In contrast to the work necessary to align and model bilingual text, building monolingual language models is straightforward. As noted above, automatic language identification is reliable even on fairly small samples. We can then easily collect text in any desired language and construct models that assign probability to a sequences of words in the language. The most common form for language models is factored: predict every word given the previous three or four words, then multiply all the word probabilities to get the probability of a given passage. Alternately, we can predict words given preceding syntactic structures.
In computational humanities, language modeling is most closely associated with authorship studies. In MT, statistical language models are used to choose the candidate translation with the closest resemblance to fluent target language text. Statisticians have used language models to impute missing words in government-censored texts; similarly, language models could suggest completions for lacunae in manuscripts and inscriptions. Plagiarism detection, in a less adversarial form, could be applied to quotation finding. More subtly, syntactic language models could be used, for example, to find "Ciceronian" passages in the neo-Latin productions of the Renaissance.
The Virtuous Cycle
Development in language technologies has been driven by new algorithms, new problems, and new data. Million-book libraries provide not only testbeds for existing ideas, but also several problems in need of immediate solution. As data acquisition becomes more automated, cataloguing needs more automated help. Automatic language identification and translation finding and alignment provide fine-grained metadata, perhaps to the level of individual words.

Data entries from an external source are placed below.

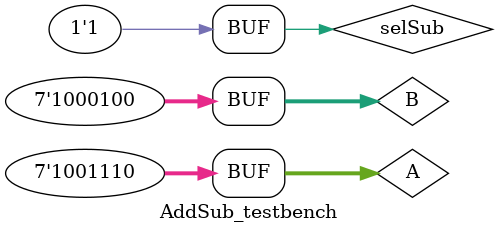
<source format=v>
`timescale 1ns/1ns

module AddSub_testbench();
	reg [6:0] A, B;  //7-bit inputs
	reg selSub;      //1-bt selection signal
	wire [7:0] S;	  //8-bit output
	
	AddSub AddSub_test(A, B, selSub, S);  //Instantiate AddSub module
	
	initial begin
		//Addition test cases
		A = 7'b0001111; B = 7'b1111111; selSub = 1'b0; #20;
		A = 7'b1110000; B = 7'b0101010; selSub = 1'b0; #20;
		A = 7'b1000000; B = 7'b1000000; selSub = 1'b0; #20;
		A = 7'b0111111; B = 7'b0111111; selSub = 1'b0; #20;
		//Subtraction test cases
		A = 7'b0100011; B = 7'b0110000; selSub = 1'b1; #20;
		A = 7'b1000001; B = 7'b0111111; selSub = 1'b1; #20;
		A = 7'b0111111; B = 7'b1000000; selSub = 1'b1; #20;
		A = 7'b1001110; B = 7'b1000100; selSub = 1'b1; #20;
	end
	
endmodule

</source>
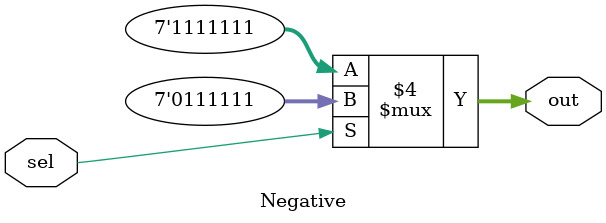
<source format=v>
/*
Author: Kyle Jarvis
Program Name: Negative
Creation Date: 3/6/24
Date Last Updated: 3/6/24
Function: Converts a single value to a 7 bit binary number that can be represented on a HEX
Method: if the input is equeal to 1, all but the middle display will turn off
Inputs: sel
Outputs: out, 7 bits wide
Comments:
*/

module Negative(
input [0:0]sel,
output reg [6:0]out);


always@(sel)
	begin
//sets display to show negative
	if(sel == 1)
	begin
		out = 7'b0111111;
	end
 //sets display to show nothing
   else
	begin
		out = 7'b1111111;
	end

end

endmodule

</source>
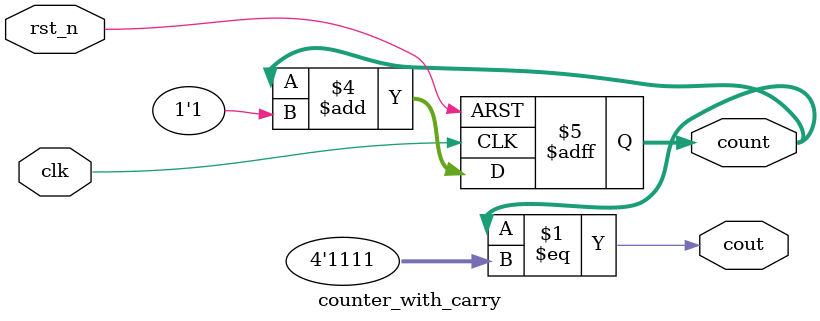
<source format=sv>
module counter_with_carry (
    input wire clk, rst_n,
    output reg [3:0] count,
    output wire cout
);
    assign cout = (count == 4'b1111);
    
    always @(posedge clk or negedge rst_n) begin
        if (!rst_n)
            count <= 4'b0000;
        else
            count <= count + 1'b1;
    end
endmodule
</source>
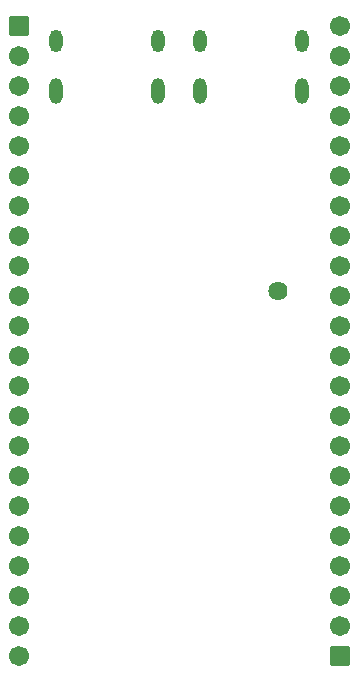
<source format=gbs>
G04 Layer: BottomSolderMaskLayer*
G04 EasyEDA Pro v2.2.45.4, 2026-01-02 03:19:05*
G04 Gerber Generator version 0.3*
G04 Scale: 100 percent, Rotated: No, Reflected: No*
G04 Dimensions in millimeters*
G04 Leading zeros omitted, absolute positions, 4 integers and 5 decimals*
G04 Generated by one-click*
%FSLAX45Y45*%
%MOMM*%
%AMRoundRect*1,1,$1,$2,$3*1,1,$1,$4,$5*1,1,$1,0-$2,0-$3*1,1,$1,0-$4,0-$5*20,1,$1,$2,$3,$4,$5,0*20,1,$1,$4,$5,0-$2,0-$3,0*20,1,$1,0-$2,0-$3,0-$4,0-$5,0*20,1,$1,0-$4,0-$5,$2,$3,0*4,1,4,$2,$3,$4,$5,0-$2,0-$3,0-$4,0-$5,$2,$3,0*%
%ADD10RoundRect,0.09588X-0.80286X-0.80286X-0.80286X0.80286*%
%ADD11C,1.7016*%
%ADD12O,1.1016X1.9016*%
%ADD13O,1.1016X2.2016*%
%ADD14C,1.6256*%
%ADD15C,0.1102*%
G75*


G04 Pad Start*
G54D10*
G01X2857500Y139700D03*
G54D11*
G01X2857500Y393700D03*
G01X2857500Y647700D03*
G01X2857500Y901700D03*
G01X2857500Y1155700D03*
G01X2857500Y1409700D03*
G01X2857500Y1663700D03*
G01X2857500Y1917700D03*
G01X2857500Y2171700D03*
G01X2857500Y2425700D03*
G01X2857500Y2679700D03*
G01X2857500Y2933700D03*
G01X2857500Y3187700D03*
G01X2857500Y3441700D03*
G01X2857500Y3695700D03*
G01X2857500Y3949700D03*
G01X2857500Y4203700D03*
G01X2857500Y4457700D03*
G01X2857500Y4711700D03*
G01X2857500Y4965700D03*
G01X2857500Y5219700D03*
G01X2857500Y5473700D03*
G54D10*
G01X139700Y5473700D03*
G54D11*
G01X139700Y5219700D03*
G01X139700Y4965700D03*
G01X139700Y4711700D03*
G01X139700Y4457700D03*
G01X139700Y4203700D03*
G01X139700Y3949700D03*
G01X139700Y3695700D03*
G01X139700Y3441700D03*
G01X139700Y3187700D03*
G01X139700Y2933700D03*
G01X139700Y2679700D03*
G01X139700Y2425700D03*
G01X139700Y2171700D03*
G01X139700Y1917700D03*
G01X139700Y1663700D03*
G01X139700Y1409700D03*
G01X139700Y1155700D03*
G01X139700Y901700D03*
G01X139700Y647700D03*
G01X139700Y393700D03*
G01X139700Y139700D03*
G54D12*
G01X1320991Y5342636D03*
G54D13*
G01X1320991Y4924628D03*
G01X457010Y4924628D03*
G54D12*
G01X457010Y5342636D03*
G01X2540191Y5342636D03*
G54D13*
G01X2540191Y4924628D03*
G01X1676210Y4924628D03*
G54D12*
G01X1676210Y5342636D03*
G54D14*
G01X2336800Y3225800D03*
G04 Pad End*

M02*


</source>
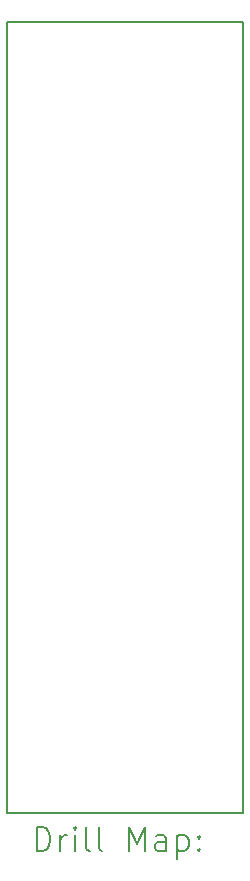
<source format=gbr>
%TF.GenerationSoftware,KiCad,Pcbnew,7.0.10*%
%TF.CreationDate,2024-02-17T17:59:56+01:00*%
%TF.ProjectId,Master_Clock,4d617374-6572-45f4-936c-6f636b2e6b69,1.1*%
%TF.SameCoordinates,Original*%
%TF.FileFunction,Drillmap*%
%TF.FilePolarity,Positive*%
%FSLAX45Y45*%
G04 Gerber Fmt 4.5, Leading zero omitted, Abs format (unit mm)*
G04 Created by KiCad (PCBNEW 7.0.10) date 2024-02-17 17:59:56*
%MOMM*%
%LPD*%
G01*
G04 APERTURE LIST*
%ADD10C,0.150000*%
%ADD11C,0.200000*%
G04 APERTURE END LIST*
D10*
X14400000Y-5800000D02*
X16400000Y-5800000D01*
X16400000Y-12500000D01*
X14400000Y-12500000D01*
X14400000Y-5800000D01*
D11*
X14653277Y-12818984D02*
X14653277Y-12618984D01*
X14653277Y-12618984D02*
X14700896Y-12618984D01*
X14700896Y-12618984D02*
X14729467Y-12628508D01*
X14729467Y-12628508D02*
X14748515Y-12647555D01*
X14748515Y-12647555D02*
X14758039Y-12666603D01*
X14758039Y-12666603D02*
X14767562Y-12704698D01*
X14767562Y-12704698D02*
X14767562Y-12733269D01*
X14767562Y-12733269D02*
X14758039Y-12771365D01*
X14758039Y-12771365D02*
X14748515Y-12790412D01*
X14748515Y-12790412D02*
X14729467Y-12809460D01*
X14729467Y-12809460D02*
X14700896Y-12818984D01*
X14700896Y-12818984D02*
X14653277Y-12818984D01*
X14853277Y-12818984D02*
X14853277Y-12685650D01*
X14853277Y-12723746D02*
X14862801Y-12704698D01*
X14862801Y-12704698D02*
X14872324Y-12695174D01*
X14872324Y-12695174D02*
X14891372Y-12685650D01*
X14891372Y-12685650D02*
X14910420Y-12685650D01*
X14977086Y-12818984D02*
X14977086Y-12685650D01*
X14977086Y-12618984D02*
X14967562Y-12628508D01*
X14967562Y-12628508D02*
X14977086Y-12638031D01*
X14977086Y-12638031D02*
X14986610Y-12628508D01*
X14986610Y-12628508D02*
X14977086Y-12618984D01*
X14977086Y-12618984D02*
X14977086Y-12638031D01*
X15100896Y-12818984D02*
X15081848Y-12809460D01*
X15081848Y-12809460D02*
X15072324Y-12790412D01*
X15072324Y-12790412D02*
X15072324Y-12618984D01*
X15205658Y-12818984D02*
X15186610Y-12809460D01*
X15186610Y-12809460D02*
X15177086Y-12790412D01*
X15177086Y-12790412D02*
X15177086Y-12618984D01*
X15434229Y-12818984D02*
X15434229Y-12618984D01*
X15434229Y-12618984D02*
X15500896Y-12761841D01*
X15500896Y-12761841D02*
X15567562Y-12618984D01*
X15567562Y-12618984D02*
X15567562Y-12818984D01*
X15748515Y-12818984D02*
X15748515Y-12714222D01*
X15748515Y-12714222D02*
X15738991Y-12695174D01*
X15738991Y-12695174D02*
X15719943Y-12685650D01*
X15719943Y-12685650D02*
X15681848Y-12685650D01*
X15681848Y-12685650D02*
X15662801Y-12695174D01*
X15748515Y-12809460D02*
X15729467Y-12818984D01*
X15729467Y-12818984D02*
X15681848Y-12818984D01*
X15681848Y-12818984D02*
X15662801Y-12809460D01*
X15662801Y-12809460D02*
X15653277Y-12790412D01*
X15653277Y-12790412D02*
X15653277Y-12771365D01*
X15653277Y-12771365D02*
X15662801Y-12752317D01*
X15662801Y-12752317D02*
X15681848Y-12742793D01*
X15681848Y-12742793D02*
X15729467Y-12742793D01*
X15729467Y-12742793D02*
X15748515Y-12733269D01*
X15843753Y-12685650D02*
X15843753Y-12885650D01*
X15843753Y-12695174D02*
X15862801Y-12685650D01*
X15862801Y-12685650D02*
X15900896Y-12685650D01*
X15900896Y-12685650D02*
X15919943Y-12695174D01*
X15919943Y-12695174D02*
X15929467Y-12704698D01*
X15929467Y-12704698D02*
X15938991Y-12723746D01*
X15938991Y-12723746D02*
X15938991Y-12780888D01*
X15938991Y-12780888D02*
X15929467Y-12799936D01*
X15929467Y-12799936D02*
X15919943Y-12809460D01*
X15919943Y-12809460D02*
X15900896Y-12818984D01*
X15900896Y-12818984D02*
X15862801Y-12818984D01*
X15862801Y-12818984D02*
X15843753Y-12809460D01*
X16024705Y-12799936D02*
X16034229Y-12809460D01*
X16034229Y-12809460D02*
X16024705Y-12818984D01*
X16024705Y-12818984D02*
X16015182Y-12809460D01*
X16015182Y-12809460D02*
X16024705Y-12799936D01*
X16024705Y-12799936D02*
X16024705Y-12818984D01*
X16024705Y-12695174D02*
X16034229Y-12704698D01*
X16034229Y-12704698D02*
X16024705Y-12714222D01*
X16024705Y-12714222D02*
X16015182Y-12704698D01*
X16015182Y-12704698D02*
X16024705Y-12695174D01*
X16024705Y-12695174D02*
X16024705Y-12714222D01*
M02*

</source>
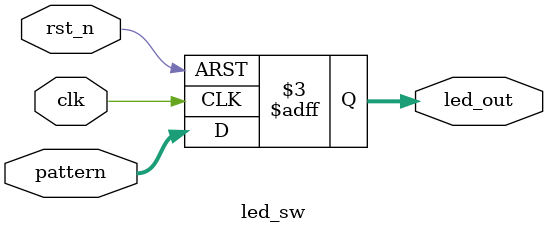
<source format=v>
`timescale 1ns / 1ps


module led_sw(
    input  wire        clk,       // AXI clock
    input  wire        rst_n,     // AXI resetn (active-low)
    input  wire [7:0]  pattern,   // ¥Ñ AXI core ±H¦s¾¹¼g¤J
    output reg  [7:0]  led_out    // ³s¨ìªO¤W LED0~LED7
    );

  always @(posedge clk or negedge rst_n) begin
    if (!rst_n)
      led_out <= 8'b0;
    else
      led_out <= pattern;
  end

endmodule

</source>
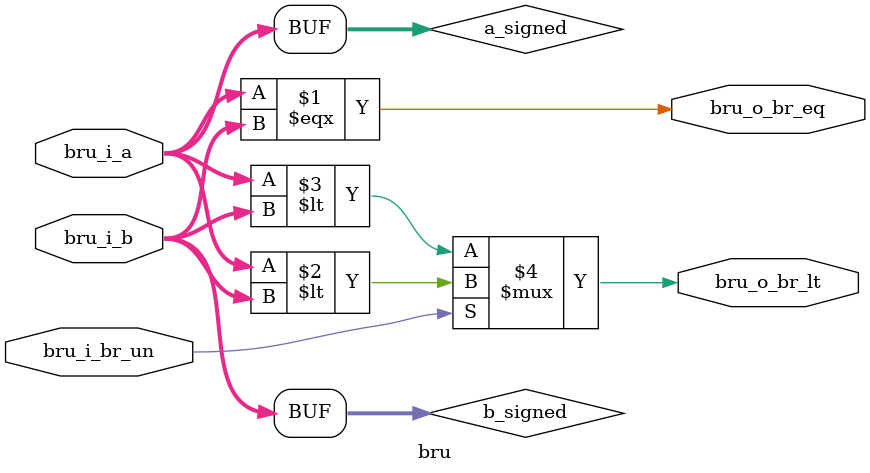
<source format=v>

module bru (
  input  [31:0] bru_i_a, 
  input  [31:0] bru_i_b,
  input         bru_i_br_un,
  output        bru_o_br_eq, 
  output        bru_o_br_lt
);

  wire signed [31:0] a_signed, b_signed;
  
  assign a_signed = bru_i_a;
  assign b_signed = bru_i_b;
  
  assign bru_o_br_eq = (bru_i_a === bru_i_b);
  assign bru_o_br_lt = bru_i_br_un ? (bru_i_a < bru_i_b) : (a_signed < b_signed);
  
endmodule

</source>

The Zipfian, power-law distribution of data in digital libraries predicts that we will have some intensively curated materials for training our models. At the same time, there will always be the "long tail" of holdings never translated. Providing universal access to the library requires first of all that the language of its texts is readable to the user. The first priority must be to detect and align existing translations within the library. Secondly, we can provide machine translation services that, however flawed, can help readers make some sense of multilingual content. Finally, we can close the loop: human translators working in the digital library can edit machine translations or have translations suggested to them as they type (Foster et al., 2002). These new translations can be automatically aligned, as they are created, to the source text and provide detailed training data for future systems.